You know, it's great if he's
really trying to change, but you're still not helping him by doing what you're doing. In fact, by continuing to see him and letting him impress you with such a minor difference in behavior (you don't know if it will last, or even if it's
sincere), you're more of a stumbling block for him--it would be so much better for you both if you just got out of the way. As it stands, you are rewarding him for the very same things as before--pretty words, but no real action, effort, or sacrifice on his part.

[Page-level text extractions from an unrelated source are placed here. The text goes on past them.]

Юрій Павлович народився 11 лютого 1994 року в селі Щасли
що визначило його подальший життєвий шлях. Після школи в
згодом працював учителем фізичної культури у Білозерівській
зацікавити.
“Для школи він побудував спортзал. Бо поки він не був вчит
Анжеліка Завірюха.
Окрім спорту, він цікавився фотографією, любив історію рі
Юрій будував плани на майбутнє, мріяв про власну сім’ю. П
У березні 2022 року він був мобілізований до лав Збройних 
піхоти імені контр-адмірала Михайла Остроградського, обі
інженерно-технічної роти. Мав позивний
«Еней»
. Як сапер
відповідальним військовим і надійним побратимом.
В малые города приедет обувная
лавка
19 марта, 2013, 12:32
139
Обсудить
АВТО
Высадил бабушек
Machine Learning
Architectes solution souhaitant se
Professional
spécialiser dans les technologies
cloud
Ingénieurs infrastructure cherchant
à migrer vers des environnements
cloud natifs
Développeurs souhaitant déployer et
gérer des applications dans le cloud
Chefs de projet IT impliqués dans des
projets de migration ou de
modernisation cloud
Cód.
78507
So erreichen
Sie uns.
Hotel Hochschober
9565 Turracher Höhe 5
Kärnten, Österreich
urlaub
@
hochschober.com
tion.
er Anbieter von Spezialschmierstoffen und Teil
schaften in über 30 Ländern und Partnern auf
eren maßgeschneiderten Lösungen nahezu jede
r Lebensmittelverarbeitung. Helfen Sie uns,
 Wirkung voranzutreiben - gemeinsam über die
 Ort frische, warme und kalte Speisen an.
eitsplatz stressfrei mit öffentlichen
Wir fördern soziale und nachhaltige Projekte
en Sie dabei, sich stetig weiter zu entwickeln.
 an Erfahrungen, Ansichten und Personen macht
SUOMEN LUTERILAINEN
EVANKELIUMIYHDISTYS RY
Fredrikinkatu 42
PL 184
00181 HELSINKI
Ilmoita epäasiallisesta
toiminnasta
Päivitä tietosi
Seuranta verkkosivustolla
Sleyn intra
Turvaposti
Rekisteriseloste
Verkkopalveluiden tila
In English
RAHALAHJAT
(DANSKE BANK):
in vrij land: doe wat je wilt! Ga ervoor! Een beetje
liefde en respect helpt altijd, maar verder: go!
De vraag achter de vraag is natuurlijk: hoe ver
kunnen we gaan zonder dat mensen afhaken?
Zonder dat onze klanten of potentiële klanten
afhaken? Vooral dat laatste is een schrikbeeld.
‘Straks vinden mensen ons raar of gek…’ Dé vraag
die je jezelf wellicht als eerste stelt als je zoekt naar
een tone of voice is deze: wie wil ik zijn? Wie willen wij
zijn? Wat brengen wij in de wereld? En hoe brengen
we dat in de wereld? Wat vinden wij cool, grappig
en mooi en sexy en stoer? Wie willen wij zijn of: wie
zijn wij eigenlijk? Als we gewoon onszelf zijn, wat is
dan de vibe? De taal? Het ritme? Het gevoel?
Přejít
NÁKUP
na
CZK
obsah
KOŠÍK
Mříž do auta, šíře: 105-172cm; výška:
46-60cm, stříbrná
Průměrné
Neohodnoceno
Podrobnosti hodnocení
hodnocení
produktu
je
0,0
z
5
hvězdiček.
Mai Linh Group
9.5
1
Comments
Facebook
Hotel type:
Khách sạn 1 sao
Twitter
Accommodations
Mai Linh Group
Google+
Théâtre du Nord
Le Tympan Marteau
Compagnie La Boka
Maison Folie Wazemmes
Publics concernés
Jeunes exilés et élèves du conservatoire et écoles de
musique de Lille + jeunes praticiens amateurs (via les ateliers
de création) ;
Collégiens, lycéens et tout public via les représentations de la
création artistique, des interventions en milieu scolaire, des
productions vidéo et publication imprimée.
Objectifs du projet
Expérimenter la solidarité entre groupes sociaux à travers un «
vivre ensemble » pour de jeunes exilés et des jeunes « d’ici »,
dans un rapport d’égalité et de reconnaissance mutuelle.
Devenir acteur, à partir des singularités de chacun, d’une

For instance, by holding onto his money for him (what are you, a piggy bank?), you're telling him it's
fine that he can't handle his own finances responsibly; you'll do it for him
because you're capable and he's not. You aren't helping him to learn how to do it himself. It looks like kindness on the outside, but in reality, it's holding him back, not helping him grow. You're not being a real friend to him, and you don't love him. Maybe if you did, it wouldn't be this hard for you to let go.
Like Obi-Wan, I'm probably wasting my words telling you all this, but I really hate to see you put yourself--and him--through the train wreck that you seem blind to, but the rest of us can all see coming from miles away.